In Exercises \(5-22,\) a parametrization is given for a curve. (a) Graph the curve. What are the initial and terminal points, if any? Indicate the direction in which the curve is traced. (b) Find a Cartesian equation for a curve that contains the parametrized curve. What portion of the graph of the Cartesian equation is traced by the parametrized curve? $$x=\sin (2 \pi t), \quad y=\cos (2 \pi t), \quad 0 \leq t \leq 1$$

Short answer

The parametric equations \(x=\sin (2 \pi t)\), \(y=\cos (2 \pi t)\) trace a circle with center at the origin and radius 1 in counterclockwise direction starting and ending at (0,1). The Cartesian equation equivalent is \(x^2 + y^2 = 1\).
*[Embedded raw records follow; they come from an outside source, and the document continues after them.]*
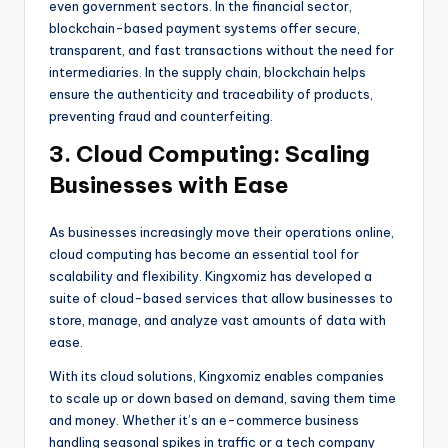
even government sectors. In the financial sector,
blockchain-based payment systems offer secure,
transparent, and fast transactions without the need for
intermediaries. In the supply chain, blockchain helps
ensure the authenticity and traceability of products,
preventing fraud and counterfeiting.
3. Cloud Computing: Scaling
Businesses with Ease
As businesses increasingly move their operations online,
cloud computing has become an essential tool for
scalability and flexibility. Kingxomiz has developed a
suite of cloud-based services that allow businesses to
store, manage, and analyze vast amounts of data with
ease.
With its cloud solutions, Kingxomiz enables companies
to scale up or down based on demand, saving them time
and money. Whether it’s an e-commerce business
handling seasonal spikes in traffic or a tech company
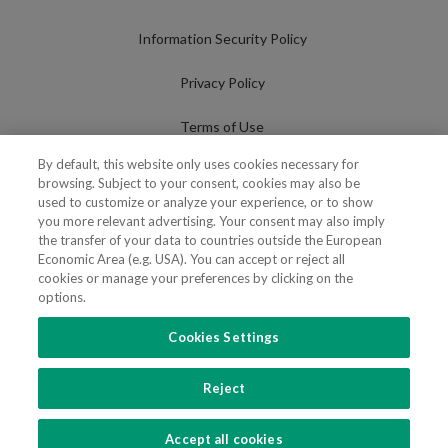
Information Security Policy
Privacy Policy
Terms of Use
By default, this website only uses cookies necessary for
Cookies Policy
browsing. Subject to your consent, cookies may also be
used to customize or analyze your experience, or to show
Cookies Settings
you more relevant advertising. Your consent may also imply
the transfer of your data to countries outside the European
Fraudulent use of Name/Brand
Economic Area (e.g. USA). You can accept or reject all
cookies or manage your preferences by clicking on the
options.
Cookies Settings
FOLLOW US
Reject
Copyright 2018 - 2026 © VdA - Vieira de Almeida & Associados - Sociedade de
Advogados e Consultores, SP RL. Todos os direitos reservados.
Created by
SOFTWAY
.
Accept all cookies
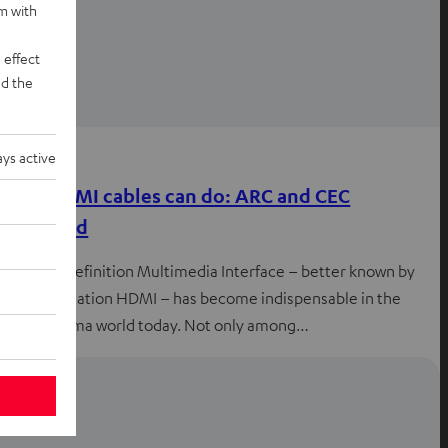
rm with
 effect
d the
Knowledge
ys active
what HDMI cables can do: ARC and CEC
explained
The High Definition Multimedia Interface – better known by
the abbreviation HDMI – has become indispensable in the
home cinema world today. Not only among…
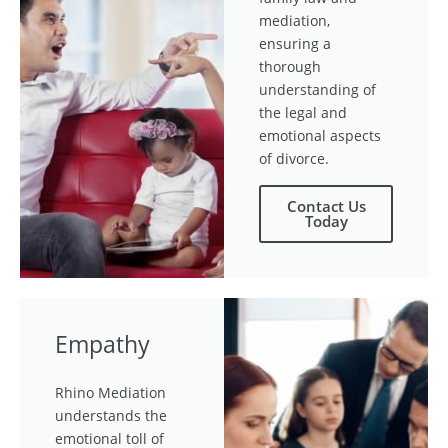
mediation,
ensuring a
thorough
understanding of
the legal and
emotional aspects
of divorce.
Contact Us
Today
Empathy
Rhino Mediation
understands the
emotional toll of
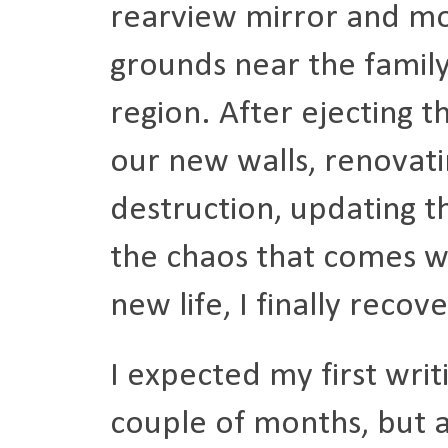
rearview mirror and mo
grounds near the family
region. After ejecting t
our new walls, renovati
destruction, updating th
the chaos that comes w
new life, I finally reco
I expected my first writ
couple of months, but a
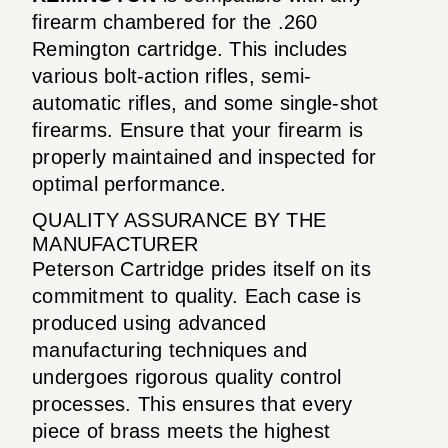
firearm chambered for the .260
Remington cartridge. This includes
various bolt-action rifles, semi-
automatic rifles, and some single-shot
firearms. Ensure that your firearm is
properly maintained and inspected for
optimal performance.
QUALITY ASSURANCE BY THE
MANUFACTURER
Peterson Cartridge prides itself on its
commitment to quality. Each case is
produced using advanced
manufacturing techniques and
undergoes rigorous quality control
processes. This ensures that every
piece of brass meets the highest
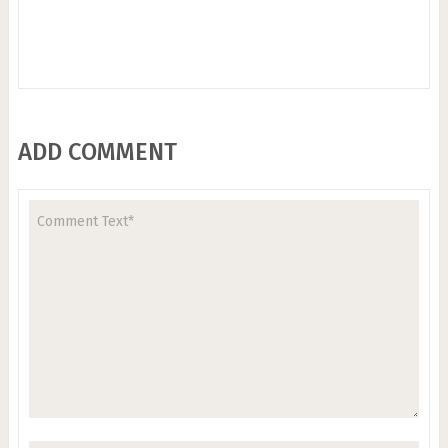
ADD COMMENT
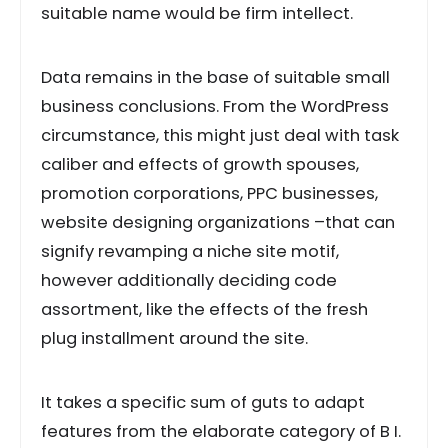
suitable name would be firm intellect.
Data remains in the base of suitable small
business conclusions. From the WordPress
circumstance, this might just deal with task
caliber and effects of growth spouses,
promotion corporations, PPC businesses,
website designing organizations –that can
signify revamping a niche site motif,
however additionally deciding code
assortment, like the effects of the fresh
plug installment around the site.
It takes a specific sum of guts to adapt
features from the elaborate category of B I.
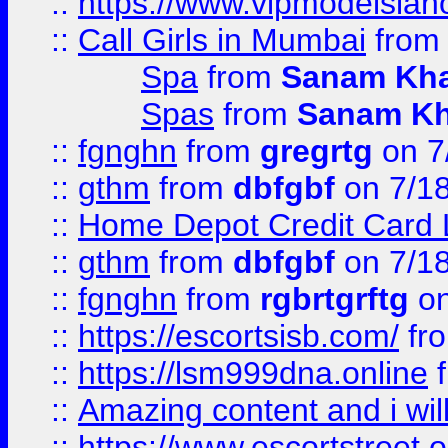
::
https://www.vipmodelslah
::
Call Girls in Mumbai
fro
Spa
from
Sanam Kh
Spas
from
Sanam K
::
fgnghn
from
gregrtg
on 7
::
gthm
from
dbfgbf
on 7/1
::
Home Depot Credit Card 
::
gthm
from
dbfgbf
on 7/1
::
fgnghn
from
rgbrtgrftg
on
::
https://escortsisb.com/
fr
::
https://lsm999dna.online
::
Amazing content and i wil
::
https://www.escortstreet.o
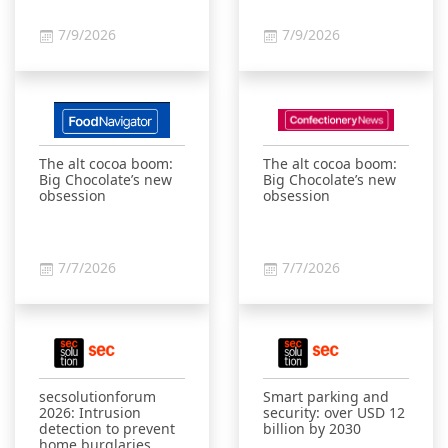
7/9/2026
7/9/2026
The alt cocoa boom:
The alt cocoa boom:
Big Chocolate’s new
Big Chocolate’s new
obsession
obsession
7/7/2026
7/7/2026
secsolutionforum
Smart parking and
2026: Intrusion
security: over USD 12
detection to prevent
billion by 2030
home burglaries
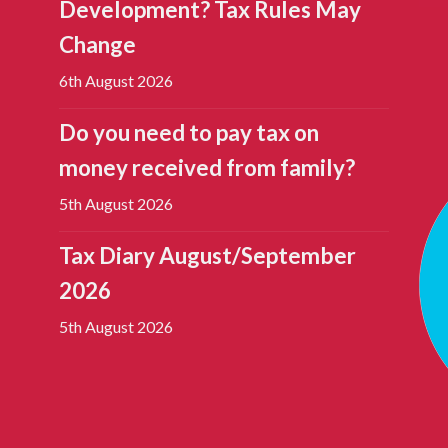
Development? Tax Rules May
Change
6th August 2026
Do you need to pay tax on
money received from family?
5th August 2026
Tax Diary August/September
2026
5th August 2026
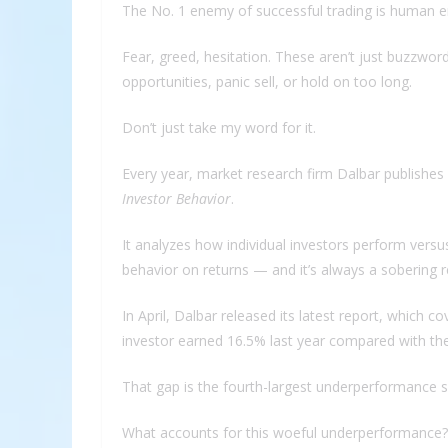
The No. 1 enemy of successful trading is human 
Fear, greed, hesitation. These aren’t just buzzword
opportunities, panic sell, or hold on too long.
Don’t just take my word for it.
Every year, market research firm Dalbar publishes 
Investor Behavior
.
It analyzes how individual investors perform versu
behavior on returns — and it’s always a sobering r
In April, Dalbar released its latest report, which
investor earned 16.5% last year compared with th
That gap is the fourth-largest underperformance s
What accounts for this woeful underperformance?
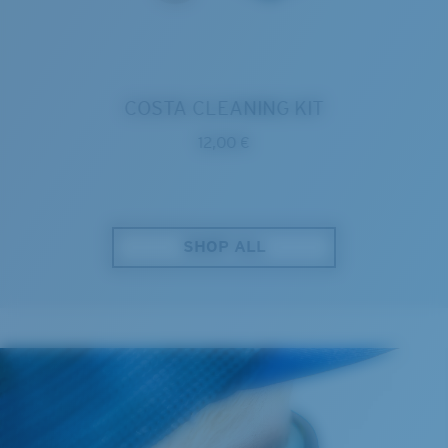
COSTA CLEANING KIT
12,00 €
SHOP ALL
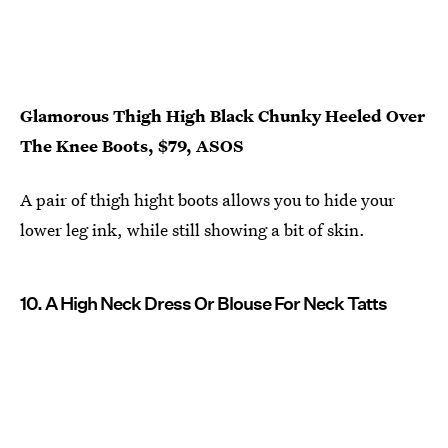
Glamorous Thigh High Black Chunky Heeled Over
The Knee Boots, $79, ASOS
A pair of thigh hight boots allows you to hide your
lower leg ink, while still showing a bit of skin.
10. A High Neck Dress Or Blouse For Neck Tatts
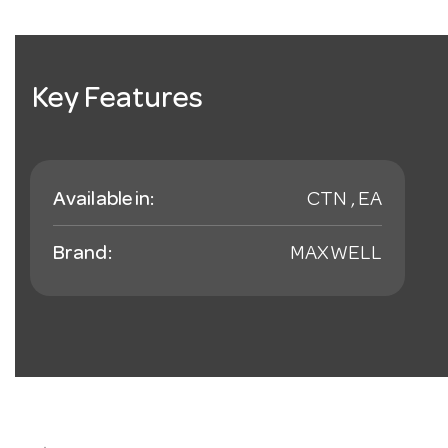
Key Features
Available in:
CTN , EA
Brand:
MAXWELL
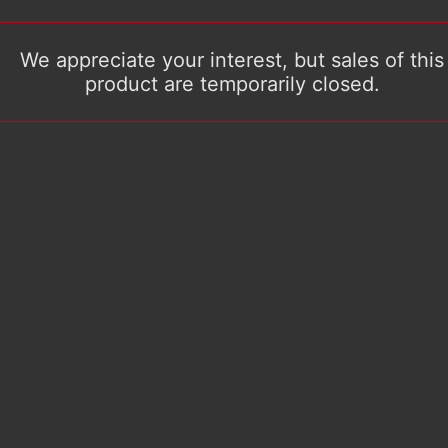
We appreciate your interest, but sales of this
product are temporarily closed.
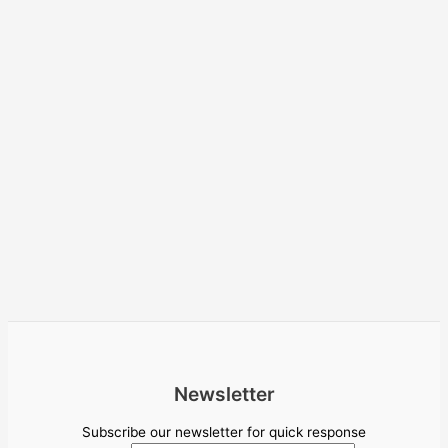
Newsletter
Subscribe our newsletter for quick response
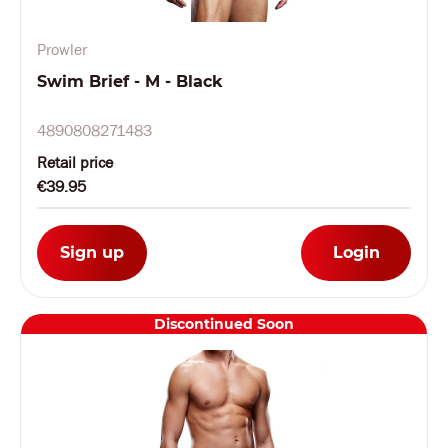
Prowler
Swim Brief - M - Black
4890808271483
Retail price
€39.95
Sign up
Login
Discontinued Soon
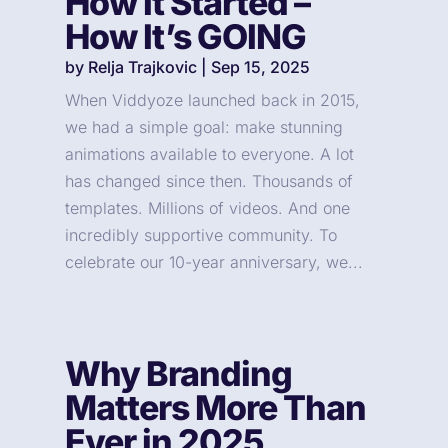
How It Started –
How It’s GOING
by
Relja Trajkovic
|
Sep 15, 2025
When Viddyoze launched back in 2015,
we had a simple goal: make stunning
animations available to everyone. A lot
has changed since then. Thousands of
templates. Millions of videos. And one
incredibly supportive community. To
celebrate our 10-year anniversary, we...
Why Branding
Matters More Than
Ever in 2025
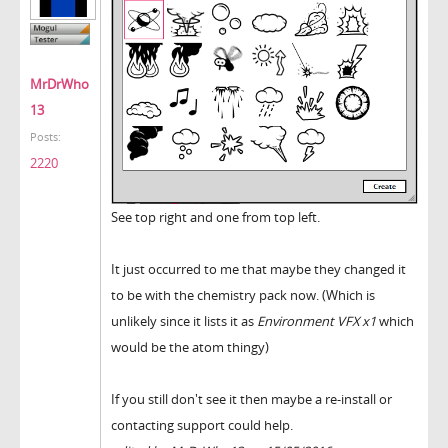
MrDrWho
13
Posts:
2220
See top right and one from top left.
It just occurred to me that maybe they changed it
to be with the chemistry pack now. (Which is
unlikely since it lists it as
Environment VFX x1
which
would be the atom thingy)
If you still don't see it then maybe a re-install or
contacting support could help.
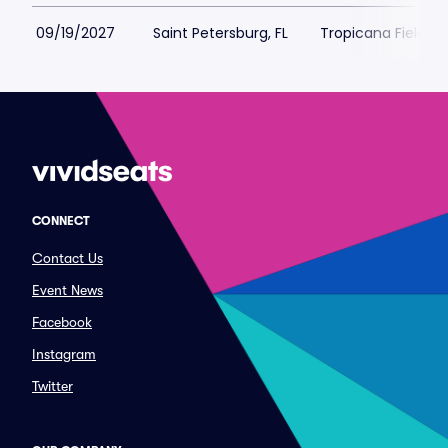
09/19/2027
Saint Petersburg, FL
Tropicana Field Pa
CONNECT
Contact Us
Event News
Facebook
Instagram
Twitter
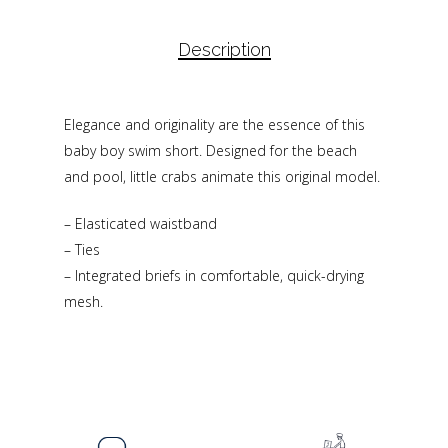
Description
Elegance and originality are the essence of this
baby boy swim short. Designed for the beach
and pool, little crabs animate this original model.
– Elasticated waistband
– Ties
– Integrated briefs in comfortable, quick-drying
mesh.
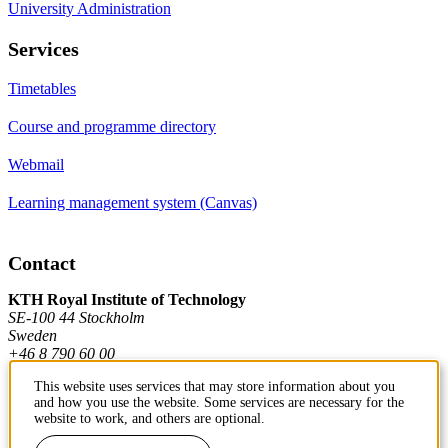
University Administration
Services
Timetables
Course and programme directory
Webmail
Learning management system (Canvas)
Contact
KTH Royal Institute of Technology
SE-100 44 Stockholm
Sweden
+46 8 790 60 00
This website uses services that may store information about you
and how you use the website. Some services are necessary for the
Contact KTH
website to work, and others are optional.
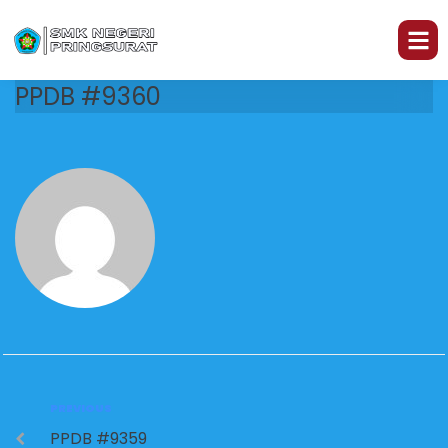
PPDB #9360
PREVIOUS
PPDB #9359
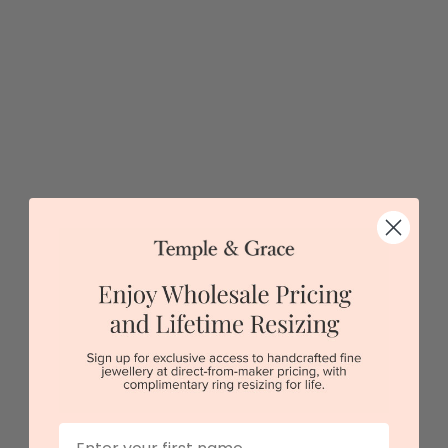
Sydney
|
Melbourne
|
Brisbane
|
Perth
|
Adelaide
5 star rated
Visit our
showrooms.
Try-on over 3000 unique styles at near wholesale
prices.
Book an appointment
Our stores
First Name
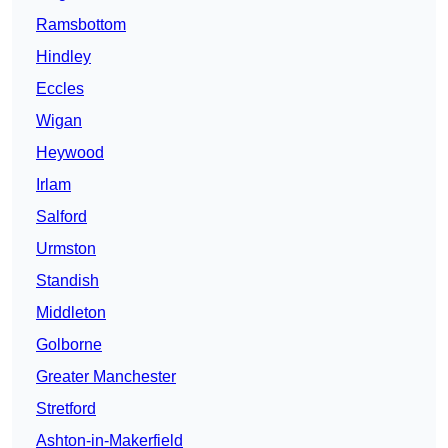
Ramsbottom
Hindley
Eccles
Wigan
Heywood
Irlam
Salford
Urmston
Standish
Middleton
Golborne
Greater Manchester
Stretford
Ashton-in-Makerfield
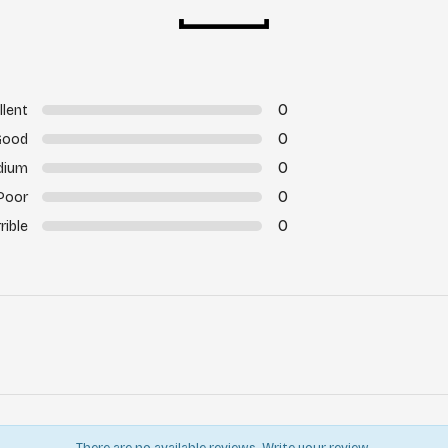
0
llent
0
Good
0
dium
0
Poor
0
rible
There are no available reviews.
Write your review.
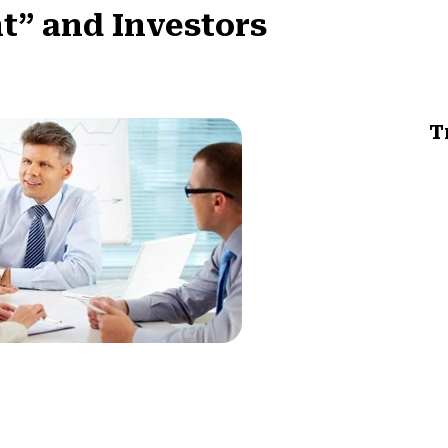
nt” and Investors
T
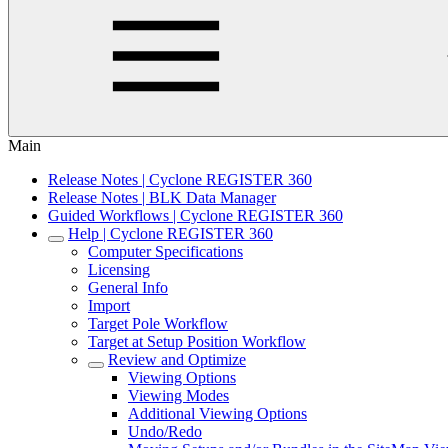
Main
Release Notes | Cyclone REGISTER 360
Release Notes | BLK Data Manager
Guided Workflows | Cyclone REGISTER 360
Help | Cyclone REGISTER 360
Computer Specifications
Licensing
General Info
Import
Target Pole Workflow
Target at Setup Position Workflow
Review and Optimize
Viewing Options
Viewing Modes
Additional Viewing Options
Undo/Redo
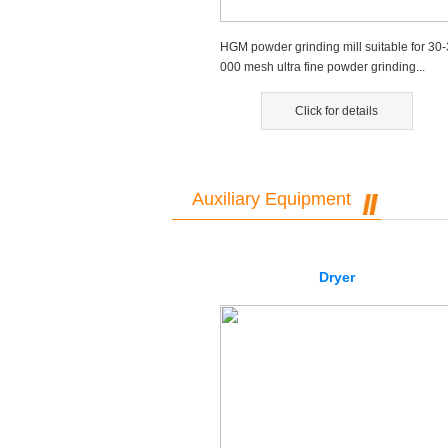
HGM powder grinding mill suitable for 30-
000 mesh ultra fine powder grinding...
Click for details
Auxiliary Equipment
Dryer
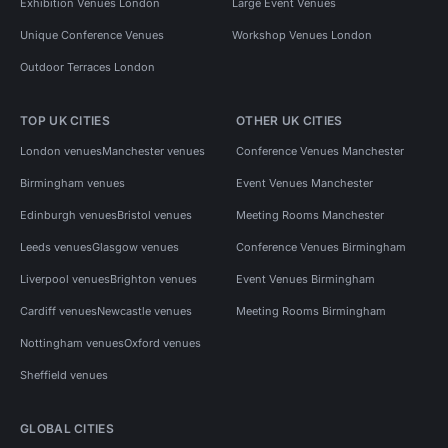
Exhibition Venues London
Large Event Venues
Unique Conference Venues
Workshop Venues London
Outdoor Terraces London
TOP UK CITIES
OTHER UK CITIES
London venues
Manchester venues
Conference Venues Manchester
Birmingham venues
Event Venues Manchester
Edinburgh venues
Bristol venues
Meeting Rooms Manchester
Leeds venues
Glasgow venues
Conference Venues Birmingham
Liverpool venues
Brighton venues
Event Venues Birmingham
Cardiff venues
Newcastle venues
Meeting Rooms Birmingham
Nottingham venues
Oxford venues
Sheffield venues
GLOBAL CITIES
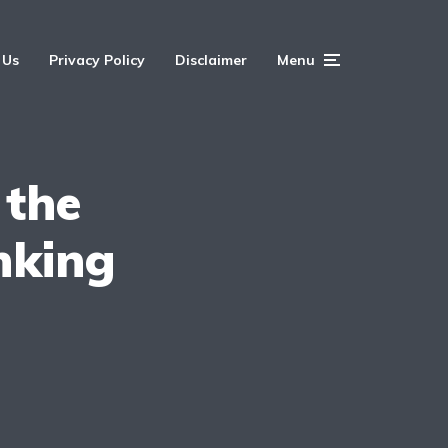
 Us
Privacy Policy
Disclaimer
Menu
 the
nking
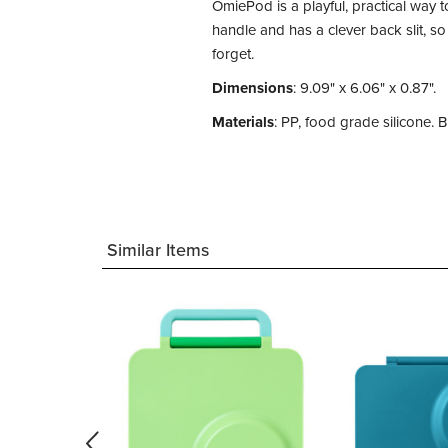
OmiePod is a playful, practical way 
handle and has a clever back slit, so
forget.
Dimensions
: 9.09" x 6.06" x 0.87".
Materials
: PP, food grade silicone.
Similar Items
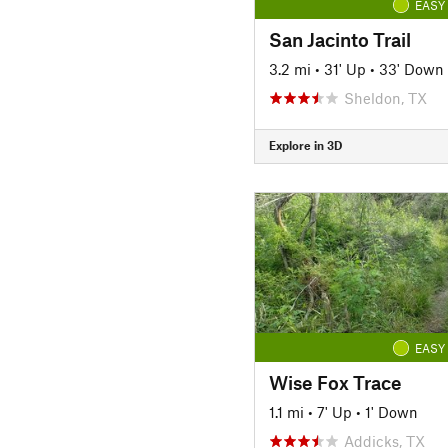
EASY
San Jacinto Trail
3.2 mi
•
31' Up
•
33' Down
Sheldon, TX
Explore in 3D
EASY
Wise Fox Trace
1.1 mi
•
7' Up
•
1' Down
Addicks, TX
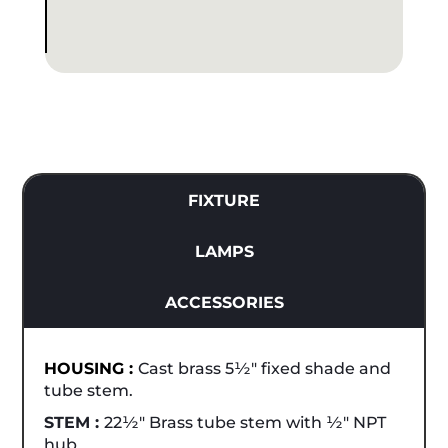
FIXTURE
LAMPS
ACCESSORIES
HOUSING :
Cast brass 5½" fixed shade and
tube stem.
STEM :
22½" Brass tube stem with ½" NPT
hub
The entire graph of the Cartesian equation is traced.

Step-by-step solution

- Graph the curve

We have the parametrized equations for the curve as \(x=\sin (2 \pi t)\), \(y=\cos (2 \pi t)\) where \(0 \leq t \leq 1\). This traces out a circle once counter-clockwise about the origin with radius 1. Because we’re moving counter-clockwise around the circle we know that at \(t = 0\) the point on the circle will be at (0, 1) and at \(t = 1\) we will be at the same point.

- Determine the direction of the curve

Since \(t\) goes from 0 to 1, we start from point (0, 1). As \(t\) increases, \(\sin(2 \pi t)\) and \(\cos(2 \pi t)\) traces out the circle once in a counterclockwise direction and then return to point (0, 1). Thus, the curve is traced in a counterclockwise direction from (0,1) back to itself.

- Find a Cartesian equation

Since \(x = \sin (2 \pi t)\) and \(y = \cos (2 \pi t)\), then \(x^2 + y^2 = \sin^2(2 \pi t) + \cos^2(2 \pi t) = 1\). So, the Cartesian equation for the curve is \(x^2 + y^2 = 1\). This is simply a circle with radius 1, centered at the origin. The graph of the parametric curve is exactly the same as the graph of this circle. Being more precise, it starts at (0,1) and traces out the circle once, ending at (0,1).

- Identify the traced portion

Since the parametrized equations trace out the whole circle from \(t = 0\) to \(t = 1\), so the portion of the graph of the Cartesian equation that is traced by the parametric curve is the whole circle.